• ASSIGNMENT:
Turn the data into a Markdown table, starting at the line that contains "### 26. Define" and ending at the last line of the data. Skip the blank lines, and use two columns: "Row", holding a running number, and "Text", holding the line.

• WORKING DATA:
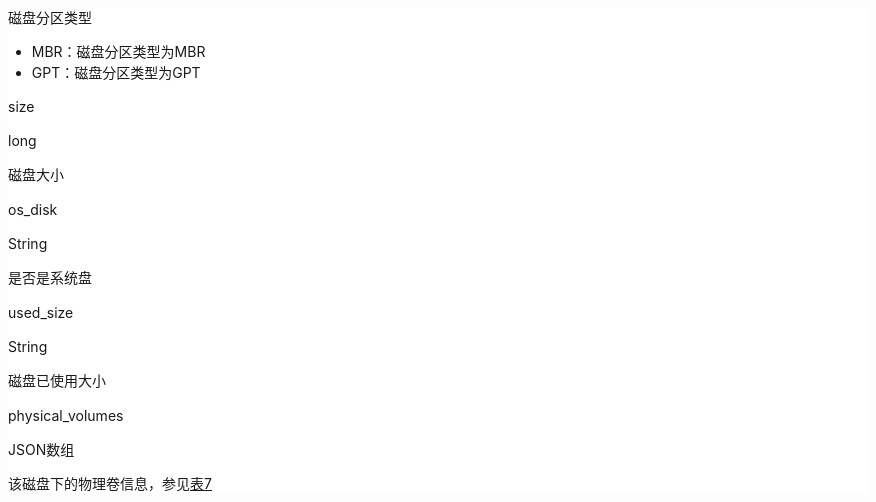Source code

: <td class="cellrowborder" valign="top" width="61.46%" headers="mcps1.2.4.1.3 "><p id="p1711816339357"><a name="p1711816339357"></a><a name="p1711816339357"></a>磁盘分区类型</p>
<a name="ul8723173820215"></a><a name="ul8723173820215"></a><ul id="ul8723173820215"><li>MBR：磁盘分区类型为MBR</li><li>GPT：磁盘分区类型为GPT</li></ul>
</td>
</tr>
<tr id="row18118333203511"><td class="cellrowborder" valign="top" width="20.23%" headers="mcps1.2.4.1.1 "><p id="p181185334357"><a name="p181185334357"></a><a name="p181185334357"></a>size</p>
</td>
<td class="cellrowborder" valign="top" width="18.310000000000002%" headers="mcps1.2.4.1.2 "><p id="p6118173316354"><a name="p6118173316354"></a><a name="p6118173316354"></a>long</p>
</td>
<td class="cellrowborder" valign="top" width="61.46%" headers="mcps1.2.4.1.3 "><p id="p211883303517"><a name="p211883303517"></a><a name="p211883303517"></a>磁盘大小</p>
</td>
</tr>
<tr id="row13124511101010"><td class="cellrowborder" valign="top" width="20.23%" headers="mcps1.2.4.1.1 "><p id="p4199172141014"><a name="p4199172141014"></a><a name="p4199172141014"></a>os_disk</p>
</td>
<td class="cellrowborder" valign="top" width="18.310000000000002%" headers="mcps1.2.4.1.2 "><p id="p121012218109"><a name="p121012218109"></a><a name="p121012218109"></a>String</p>
</td>
<td class="cellrowborder" valign="top" width="61.46%" headers="mcps1.2.4.1.3 "><p id="p14229112118103"><a name="p14229112118103"></a><a name="p14229112118103"></a>是否是系统盘</p>
</td>
</tr>
<tr id="row17118133323513"><td class="cellrowborder" valign="top" width="20.23%" headers="mcps1.2.4.1.1 "><p id="p61181333143513"><a name="p61181333143513"></a><a name="p61181333143513"></a>used_size</p>
</td>
<td class="cellrowborder" valign="top" width="18.310000000000002%" headers="mcps1.2.4.1.2 "><p id="p1611843314353"><a name="p1611843314353"></a><a name="p1611843314353"></a>String</p>
</td>
<td class="cellrowborder" valign="top" width="61.46%" headers="mcps1.2.4.1.3 "><p id="p3118193383515"><a name="p3118193383515"></a><a name="p3118193383515"></a>磁盘已使用大小</p>
</td>
</tr>
<tr id="row19118103323511"><td class="cellrowborder" valign="top" width="20.23%" headers="mcps1.2.4.1.1 "><p id="p111181533183519"><a name="p111181533183519"></a><a name="p111181533183519"></a>physical_volumes</p>
</td>
<td class="cellrowborder" valign="top" width="18.310000000000002%" headers="mcps1.2.4.1.2 "><p id="p1712033317358"><a name="p1712033317358"></a><a name="p1712033317358"></a>JSON数组</p>
</td>
<td class="cellrowborder" valign="top" width="61.46%" headers="mcps1.2.4.1.3 "><p id="p4120163353512"><a name="p4120163353512"></a><a name="p4120163353512"></a>该磁盘下的物理卷信息，参见<a href="#table319553210354">表7</a></p>
</td>
</tr>
</tbody>
</table>
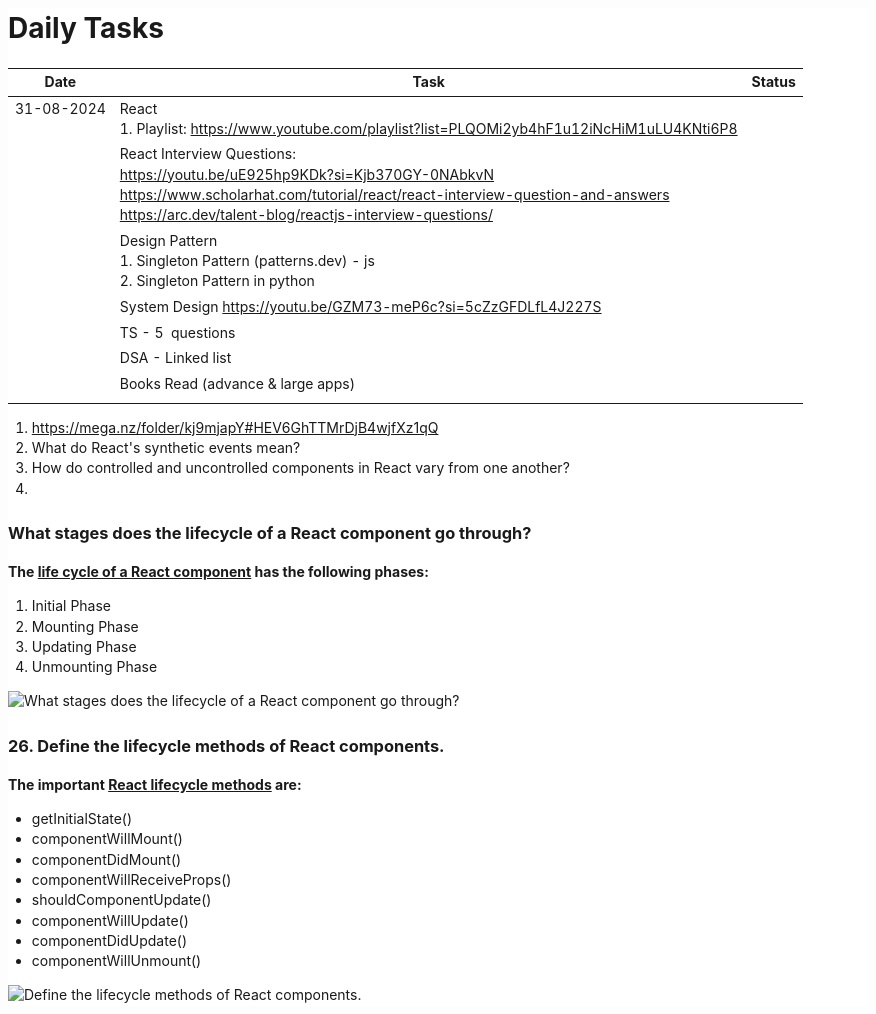 # Daily Tasks

| Date       | Task                                                                                                                                                                                                                               | Status |
| ---------- | ---------------------------------------------------------------------------------------------------------------------------------------------------------------------------------------------------------------------------------- | ------ |
| 31-08-2024 | React<br />1. Playlist: https://www.youtube.com/playlist?list=PLQOMi2yb4hF1u12iNcHiM1uLU4KNti6P8                                                                                                                                  |        |
|            | React Interview Questions:<br />https://youtu.be/uE925hp9KDk?si=Kjb370GY-0NAbkvN<br />https://www.scholarhat.com/tutorial/react/react-interview-question-and-answers<br />https://arc.dev/talent-blog/reactjs-interview-questions/ |        |
|            | Design Pattern<br />1. Singleton Pattern (patterns.dev) - js<br />2. Singleton Pattern in python                                                                                                                                   |        |
|            | System Design https://youtu.be/GZM73-meP6c?si=5cZzGFDLfL4J227S                                                                                                                                                                     |        |
|            | TS - 5  questions                                                                                                                                                                                                                 |        |
|            | DSA - Linked list                                                                                                                                                                                                                  |        |
|            | Books Read (advance & large apps)                                                                                                                                                                                                  |        |
|            |                                                                                                                                                                                                                                    |        |

1. https://mega.nz/folder/kj9mjapY#HEV6GhTTMrDjB4wjfXz1qQ
2. What do React's synthetic events mean?
3. How do controlled and uncontrolled components in React vary from one another?
4. 

### What stages does the lifecycle of a React component go through?

**The [life cycle of a React component](https://www.scholarhat.com/tutorial/react/react-lifecycle-methods) has the following phases:**

1. Initial Phase
2. Mounting Phase
3. Updating Phase
4. Unmounting Phase

![What stages does the lifecycle of a React component go through?](https://dotnettrickscloud.blob.core.windows.net/article/react/3520231101131058.png "What stages does the lifecycle of a React component go through?")

### 26. Define the lifecycle methods of React components.

**The important [React lifecycle methods](https://www.scholarhat.com/tutorial/react/react-lifecycle-methods) are:**

* getInitialState()
* componentWillMount()
* componentDidMount()
* componentWillReceiveProps()
* shouldComponentUpdate()
* componentWillUpdate()
* componentDidUpdate()
* componentWillUnmount()

![Define the lifecycle methods of React components.](https://dotnettrickscloud.blob.core.windows.net/article/react/3520231101131122.png "Define the lifecycle methods of React components.")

• TASK RESPONSE:
| Row | Text |
|---|---|
| 1 | ### 26. Define the lifecycle methods of React components. |
| 2 | **The important [React lifecycle methods](https://www.scholarhat.com/tutorial/react/react-lifecycle-methods) are:** |
| 3 | * getInitialState() |
| 4 | * componentWillMount() |
| 5 | * componentDidMount() |
| 6 | * componentWillReceiveProps() |
| 7 | * shouldComponentUpdate() |
| 8 | * componentWillUpdate() |
| 9 | * componentDidUpdate() |
| 10 | * componentWillUnmount() |
| 11 | ![Define the lifecycle methods of React components.](https://dotnettrickscloud.blob.core.windows.net/article/react/3520231101131122.png "Define the lifecycle methods of React components.") |